With ChatGPT as the representative,what GPT series models do is really close to human’s ability to understand and use language-directly receive natural language,and then directly reply to natural language,and ensure the fluency and logicality of language.This is a way of communication between people,so we have a’very intelligent’experience of it.Maybe many people would think that it would be great if ChatGPT could be achieved.The split of tasks in the past was due to technical constraints.

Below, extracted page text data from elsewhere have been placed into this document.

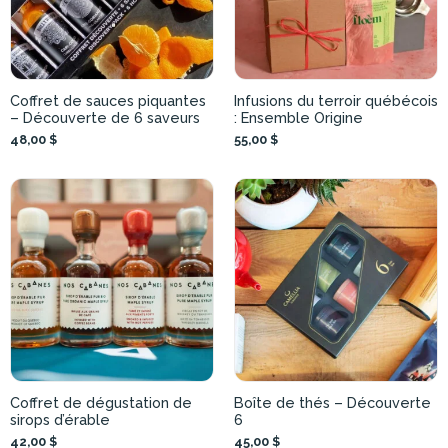
Coffret de sauces piquantes
Infusions du terroir québécois
– Découverte de 6 saveurs
: Ensemble Origine
48,00 $
55,00 $
Coffret de dégustation de
Boîte de thés – Découverte
sirops d’érable
6
42,00 $
45,00 $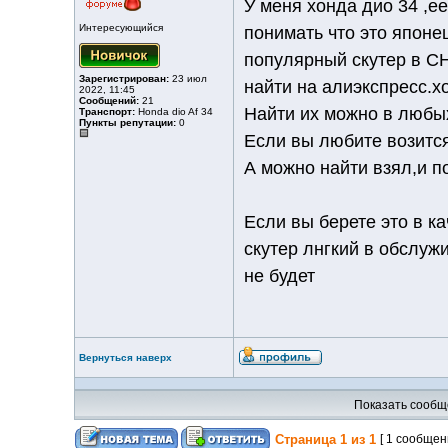
У меня хонда дио 34 ,е
Интересующийся
понимать что это японе
популярный скутер в СН
Зарегистрирован:
23 июл
найти на алиэкспресс.х
2022, 11:45
Сообщений:
21
Найти их можно в любы
Транспорт:
Honda dio Af 34
Пункты репутации:
0
Если вы любите возится
А можно найти взял,и п
Если вы берете это в ка
скутер лнгкий в обслуж
не будет
Вернуться наверх
Показать сообщ
Страница
1
из
1
[ 1 сообщен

Of course,we now see ChatGPT,so OpenAI has not abandoned the route of generative pre-training.In fact,the”return”of persistence loomed in the second year,that is,2019.OpenAI released the GPT-2 model with 48-layer Transformer structure.In the published paper(Language Models are Unsupervised Multitask Learners),they found that after unsupervised data and generative training,GPT showed the zero-shot multitasking ability.It is amazing that these multitasking capabilities are not explicitly and artificially added to the training data.To give an example in popular words,one of the abilities shown by GPT-2 is to do translation.But it is surprising that the model used for translation usually requires a large number of parallel corpora(that is,data paired between two different languages)for supervision training.However,GPT-2 does not use such data,but only conducts generative training on a large number of corpora,and then it will’suddenly’do translation.This discovery is more or less subversive.It shows people three important phenomena:

If you want the model to complete an NLP task,you may not need annotation data matching the task.For example,GPT-2 does not use labeled translation data during training,but it will do translation;

If you want the model to complete an NLP task,you may not need a training goal that matches the task.For example,GPT-2 training did not design translation tasks and related loss functions,but only did language model tasks.

Models that are trained only with language model tasks(i.e.,generative tasks)can also have the ability of multitasking.For example,GPT-2 shows the ability to translate,answer questions,read and understand.

Although from the current perspective,the various capabilities displayed by GPT-2 at that time are still relatively elementary,and the effect is still far from some other models after fine-tuning using the monitoring data,this does not prevent OpenAI from fully expecting the potential capabilities contained in it.As for the last sentence in the paper summary,they put forward their expectations for the future of GPT series models:“These findings suggest a promising path towards building language processing systems which learn to perform tasks from their naturally occurring demonstrations.”